Niente croce della farmacia nel logo, nomi che vanno a pescare nel latino o nell’italiano aulico, colori caldi. Hanno diversi punti in comune i marchi di Felia e Alma Farmacie, le due insegne (di CentroFarm e Pharma Green rispettivamente) che più di recente hanno fatto ingresso nel gruppo delle catene del capitale. Felia Farmacie ha svelato brand e format nel febbraio scorso e ha inaugurato il suo primo flagship store (a Piombino, in provincia di Livorno) un paio di settimane fa; proprio negli stessi giorni, ha ufficializzato il suo brand Alma Farmacie, che presenterà il proprio format quest’estate con l’inaugurazione del suo flagship store.
Felia e Alma: i brand delle ultime “nate” tra le catene del capitale
Qualche somiglianza nell’impostazione dei due brand, se non altro per le scelte grafiche, sembra di scorgerla. Ma soprattutto quello che pare emergere con maggiore nitidezza è la distanza con i brand delle catene che già da tempo hanno fatto ingresso nel canale: in particolare, entrambi evitano i colori “classici” della farmacia (il verde brillante, il rosso e il bianco ospedale) ed entrambi fanno ricorso a font (ossia caratteri alfabetici) tutt’altro che usuali. Insomma, ce n’è abbastanza per andare a chiedere qualche valutazione a un esperto di format e retail design come Massimo Fabbro, docente a contratto all’università Iulm di Milano nonché chairman e founder di Dinn!, la società specializzata in brand & design innovation che ha curato il nuovo concept di Apoteca Natura e ha ideato l’adattamento italiano del format e del design di Dr.Max.
········
### [Requisiti dell'esercizio]
#1 Per favore, elenca i colori che il brano sui marchi Felia e Alma indica come "classici" della farmacia.
#2 Riassumi in due frasi il brano sui marchi Felia e Alma.
#3 Prosegui il brano sui marchi Felia e Alma dal punto in cui si ferma.
········
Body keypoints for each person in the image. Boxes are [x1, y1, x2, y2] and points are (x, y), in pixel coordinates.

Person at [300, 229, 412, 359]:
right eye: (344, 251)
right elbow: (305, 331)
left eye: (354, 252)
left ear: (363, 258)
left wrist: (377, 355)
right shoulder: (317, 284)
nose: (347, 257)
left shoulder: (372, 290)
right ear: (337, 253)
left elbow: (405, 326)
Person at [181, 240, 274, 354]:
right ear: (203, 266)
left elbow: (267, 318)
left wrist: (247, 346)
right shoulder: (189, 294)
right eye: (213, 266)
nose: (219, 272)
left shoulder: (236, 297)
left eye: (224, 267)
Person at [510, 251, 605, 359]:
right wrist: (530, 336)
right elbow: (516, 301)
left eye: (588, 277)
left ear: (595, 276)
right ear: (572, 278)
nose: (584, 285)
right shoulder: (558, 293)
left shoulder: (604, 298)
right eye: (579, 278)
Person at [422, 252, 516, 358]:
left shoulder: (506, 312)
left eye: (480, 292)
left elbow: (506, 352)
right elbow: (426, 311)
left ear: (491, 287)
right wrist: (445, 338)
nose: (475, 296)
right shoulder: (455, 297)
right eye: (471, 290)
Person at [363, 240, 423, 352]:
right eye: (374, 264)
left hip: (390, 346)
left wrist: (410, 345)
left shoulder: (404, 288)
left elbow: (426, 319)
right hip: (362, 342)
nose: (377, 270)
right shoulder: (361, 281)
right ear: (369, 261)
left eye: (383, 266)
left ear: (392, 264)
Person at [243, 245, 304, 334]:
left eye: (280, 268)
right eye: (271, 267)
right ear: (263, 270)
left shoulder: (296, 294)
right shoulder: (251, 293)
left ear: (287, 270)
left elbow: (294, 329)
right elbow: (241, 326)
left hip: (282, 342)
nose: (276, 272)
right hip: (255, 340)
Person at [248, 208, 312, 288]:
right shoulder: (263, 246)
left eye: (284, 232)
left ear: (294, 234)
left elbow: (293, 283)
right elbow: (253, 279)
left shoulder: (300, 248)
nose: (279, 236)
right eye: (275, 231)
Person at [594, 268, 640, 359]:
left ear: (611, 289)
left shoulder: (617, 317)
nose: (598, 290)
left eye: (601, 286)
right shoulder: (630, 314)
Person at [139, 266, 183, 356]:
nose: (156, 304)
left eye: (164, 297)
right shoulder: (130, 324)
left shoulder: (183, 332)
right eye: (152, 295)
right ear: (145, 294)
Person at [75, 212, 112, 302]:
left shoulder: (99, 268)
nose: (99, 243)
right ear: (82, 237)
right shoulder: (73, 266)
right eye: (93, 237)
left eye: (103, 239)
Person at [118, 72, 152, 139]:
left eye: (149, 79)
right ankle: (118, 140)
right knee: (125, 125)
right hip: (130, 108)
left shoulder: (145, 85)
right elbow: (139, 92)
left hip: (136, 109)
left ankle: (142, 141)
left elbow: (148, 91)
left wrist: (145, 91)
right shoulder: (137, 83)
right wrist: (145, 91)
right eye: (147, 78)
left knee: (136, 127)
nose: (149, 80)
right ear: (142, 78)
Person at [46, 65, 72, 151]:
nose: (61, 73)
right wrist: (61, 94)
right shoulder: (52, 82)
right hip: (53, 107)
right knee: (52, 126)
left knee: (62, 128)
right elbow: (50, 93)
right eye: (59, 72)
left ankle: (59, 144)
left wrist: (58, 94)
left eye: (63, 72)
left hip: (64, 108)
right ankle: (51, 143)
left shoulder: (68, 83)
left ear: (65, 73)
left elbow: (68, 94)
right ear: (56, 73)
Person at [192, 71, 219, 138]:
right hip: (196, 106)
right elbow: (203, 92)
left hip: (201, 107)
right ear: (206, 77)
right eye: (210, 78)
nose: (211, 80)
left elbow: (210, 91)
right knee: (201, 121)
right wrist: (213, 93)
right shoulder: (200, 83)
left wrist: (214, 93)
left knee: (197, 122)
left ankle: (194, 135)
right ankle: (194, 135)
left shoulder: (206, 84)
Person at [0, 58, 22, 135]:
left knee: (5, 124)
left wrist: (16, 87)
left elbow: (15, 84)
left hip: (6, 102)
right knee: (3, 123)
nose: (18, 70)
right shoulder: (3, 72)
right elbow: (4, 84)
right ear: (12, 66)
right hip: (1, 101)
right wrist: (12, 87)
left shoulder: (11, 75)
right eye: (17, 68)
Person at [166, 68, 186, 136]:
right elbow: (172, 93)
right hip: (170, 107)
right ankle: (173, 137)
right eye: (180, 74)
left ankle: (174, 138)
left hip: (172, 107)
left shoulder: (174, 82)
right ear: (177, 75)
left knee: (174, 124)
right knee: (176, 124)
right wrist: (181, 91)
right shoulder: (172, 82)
········
### [Risposte ai compiti]
#1 Verde brillante, rosso, bianco ospedale

#2 Felia Farmacie e Alma Farmacie, insegne di CentroFarm e Pharma Green entrate da poco nel gruppo delle catene del capitale, hanno marchi con diversi punti in comune: niente croce della farmacia nel logo, nomi ripresi dal latino o dall'italiano aulico e colori caldi. Rispetto ai brand delle catene presenti da tempo nel canale, entrambi evitano i colori classici della farmacia e usano font poco usuali, motivo per cui si chiedono valutazioni a Massimo Fabbro, esperto di format e retail design.

#3
Fabbro, con i loro brand Felia Farmacia e Alma Farmacia sembrano tracciare una nuova strada nel panorama – finora un po’ statico, forse – di questo canale. Ci aiuta a capire quale lettura va data alle scelte grafiche che contraddistinguono i due marchi?
Partiamo da Felia, di cui conosciamo ormai anche il format. Le scelte sono molto interessanti, tutti i codici retail del concept risaltano con forza: nell’insegna non figura la croce e si osserva un uso efficace dei buttadentro, ma meritano attenzione anche l’uso di display di varie altezze (scaffali, gondole…), la vetrina semitrasparente che dà visibilità all’interno, i moduli a parete e per l’acquisto d’impulso, il ricorso a codici colore che richiamano più il cura persona che la farmacia. In sintesi, è un format che parla poco al cliente che ha una ricetta in mano ma punta molto sull’attrattività, sull’acquisto d’impulso, sulla navigabilità. Un format, in altri termini, molto ben caratterizzato anche se privo di spiccate innovazioni di servizio, come si evince anche dalla configurazione dei banchi, che tengono “dietro” il farmacista (vedi immagini sotto, ndr). In sostanza, il caso Felia rappresenta un ottimo esempio di come si fa retail nel canale farmacia.
Veniamo ad Alma Farmacie…
In questo caso per valutare disponiamo soltanto del brand e della comunicazione diffusa dalla catena con il lancio del proprio logo. Il tratto comune con Felia è la rinuncia a un approccio di tipo “ospedaliero”, che nel caso di Alma è ancora più evidente. Mi sembra un’operazione di brand interessante: la tonalità di verde selezionata suggerisce armonia e autorevolezza, le due diverse font esprimono accoglienza la prima e scientificità la seconda. Si intravede insomma un lavoro sul brand un po’ più spinto, con l’obiettivo di mettere in primo piano il concetto di salute.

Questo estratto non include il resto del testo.